What is a Pharmaceutical Fraud?
Any practice, whether in marketing, producing or testing a drug or medical device that results in a federal program paying more for a drug may qualify as pharmaceutical fraud. Common fraud schemes include promoting drugs in a way that encourages doctors to prescribe medication in ways that are not FDA approved (off-label marketing), manufacturing and selling defective or ineffective drugs and devices, and manipulating the price Medicare and Medicaid pay for a drug.

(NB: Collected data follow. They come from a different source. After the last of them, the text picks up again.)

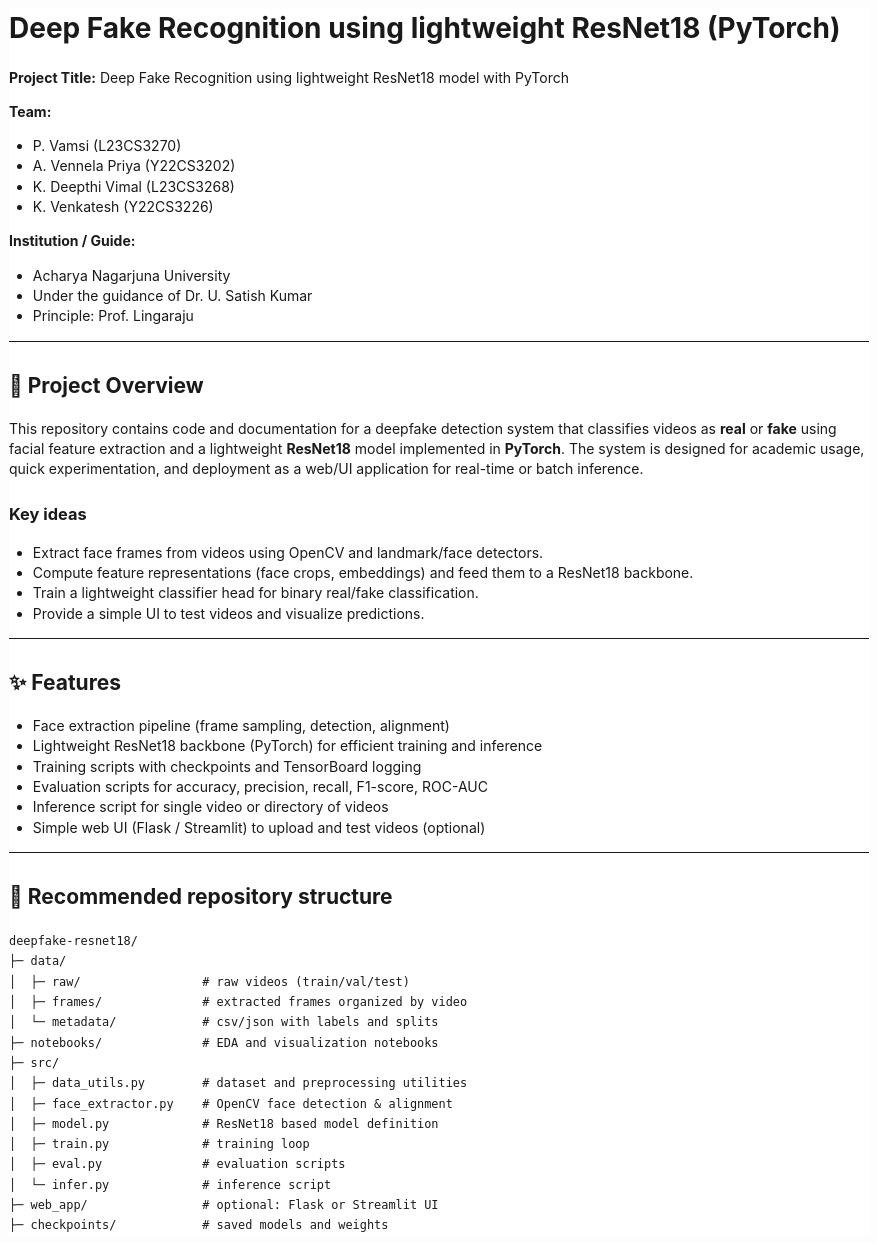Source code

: # Deep Fake Recognition using lightweight ResNet18 (PyTorch)

**Project Title:** Deep Fake Recognition using lightweight ResNet18 model with PyTorch

**Team:**

* P. Vamsi (L23CS3270)
* A. Vennela Priya (Y22CS3202)
* K. Deepthi Vimal (L23CS3268)
* K. Venkatesh (Y22CS3226)

**Institution / Guide:**

* Acharya Nagarjuna University
* Under the guidance of Dr. U. Satish Kumar
* Principle: Prof. Lingaraju

---

## 🚀 Project Overview

This repository contains code and documentation for a deepfake detection system that classifies videos as **real** or **fake** using facial feature extraction and a lightweight **ResNet18** model implemented in **PyTorch**. The system is designed for academic usage, quick experimentation, and deployment as a web/UI application for real-time or batch inference.

### Key ideas

* Extract face frames from videos using OpenCV and landmark/face detectors.
* Compute feature representations (face crops, embeddings) and feed them to a ResNet18 backbone.
* Train a lightweight classifier head for binary real/fake classification.
* Provide a simple UI to test videos and visualize predictions.

---

## ✨ Features

* Face extraction pipeline (frame sampling, detection, alignment)
* Lightweight ResNet18 backbone (PyTorch) for efficient training and inference
* Training scripts with checkpoints and TensorBoard logging
* Evaluation scripts for accuracy, precision, recall, F1-score, ROC-AUC
* Inference script for single video or directory of videos
* Simple web UI (Flask / Streamlit) to upload and test videos (optional)

---

## 📁 Recommended repository structure

```
deepfake-resnet18/
├─ data/
│  ├─ raw/                 # raw videos (train/val/test)
│  ├─ frames/              # extracted frames organized by video
│  └─ metadata/            # csv/json with labels and splits
├─ notebooks/              # EDA and visualization notebooks
├─ src/
│  ├─ data_utils.py        # dataset and preprocessing utilities
│  ├─ face_extractor.py    # OpenCV face detection & alignment
│  ├─ model.py             # ResNet18 based model definition
│  ├─ train.py             # training loop
│  ├─ eval.py              # evaluation scripts
│  └─ infer.py             # inference script
├─ web_app/                # optional: Flask or Streamlit UI
├─ checkpoints/            # saved models and weights
```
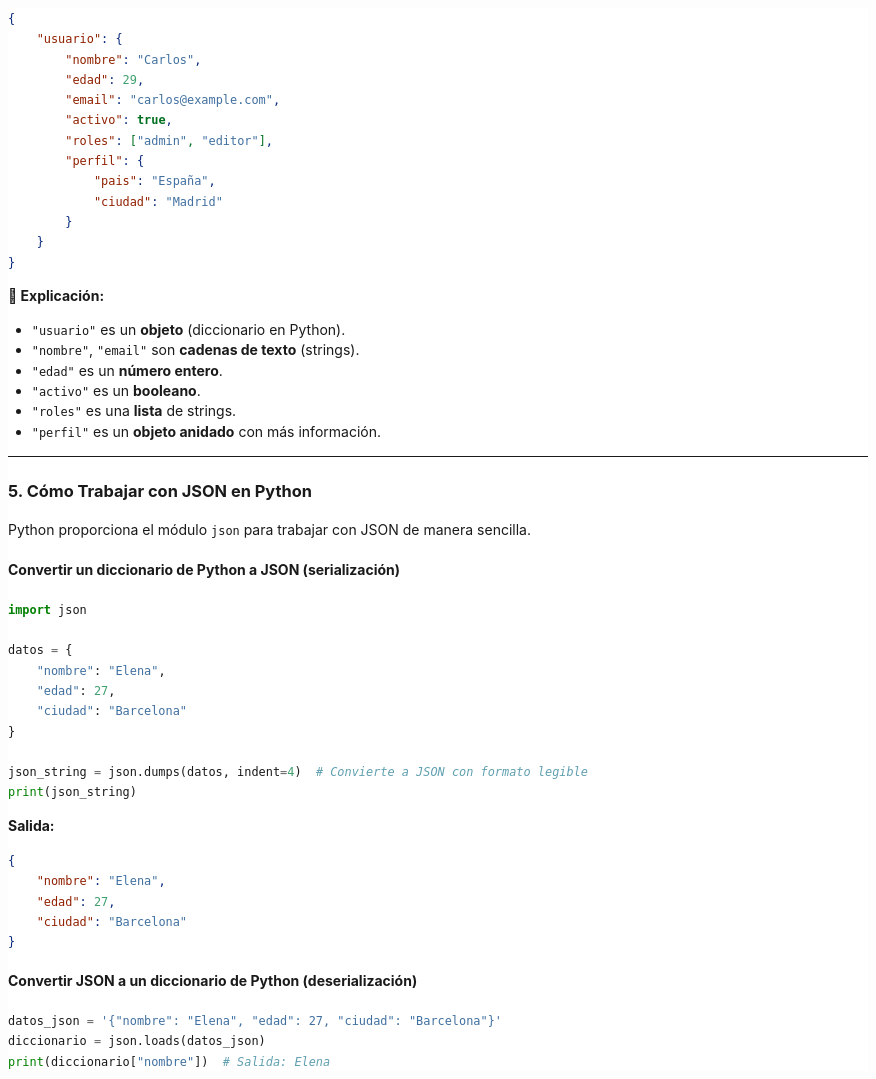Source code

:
 ```json
{
    "usuario": {
        "nombre": "Carlos",
        "edad": 29,
        "email": "carlos@example.com",
        "activo": true,
        "roles": ["admin", "editor"],
        "perfil": {
            "pais": "España",
            "ciudad": "Madrid"
        }
    }
}
```
**📌 Explicación:**  
- `"usuario"` es un **objeto** (diccionario en Python).  
- `"nombre"`, `"email"` son **cadenas de texto** (strings).  
- `"edad"` es un **número entero**.  
- `"activo"` es un **booleano**.  
- `"roles"` es una **lista** de strings.  
- `"perfil"` es un **objeto anidado** con más información.  

---

### **5. Cómo Trabajar con JSON en Python**  
Python proporciona el módulo `json` para trabajar con JSON de manera sencilla.  

#### **Convertir un diccionario de Python a JSON (serialización)**
```python
import json

datos = {
    "nombre": "Elena",
    "edad": 27,
    "ciudad": "Barcelona"
}

json_string = json.dumps(datos, indent=4)  # Convierte a JSON con formato legible
print(json_string)
```
**Salida:**
```json
{
    "nombre": "Elena",
    "edad": 27,
    "ciudad": "Barcelona"
}
```

#### **Convertir JSON a un diccionario de Python (deserialización)**
```python
datos_json = '{"nombre": "Elena", "edad": 27, "ciudad": "Barcelona"}'
diccionario = json.loads(datos_json)
print(diccionario["nombre"])  # Salida: Elena
```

When drugmakers’ sales representatives tell a doctor that a prescription drug that has been approved, for example, to treat cardiovascular conditions can be used to treat migraines, it is then marketed as an off-label. Some large drug companies also provided the Food and Drug Administration (FDA) misleading or false information about their medications’ safety, altering data obtained during clinical research trials. In other instances instead, the Big Pharma companies offered physicians and pharmacists various incentives to prescribe their branded medications. Those kickbacks included free cruises or trips, tickets for the spa, and expensive dinners worth up to $10,000 — although they deceitfully hid those practices as “marketing education,” it is usually just bribery. Other types of unlawful practices include providing misleading information about drugs (Continuing Medical Education Fraud), violating manufacturing standards (Current Good Manufacturing Practice violations), or charging federal healthcare programs for more expensive brand-name medications although the patient actually received cheaper generic ones (billing for brand).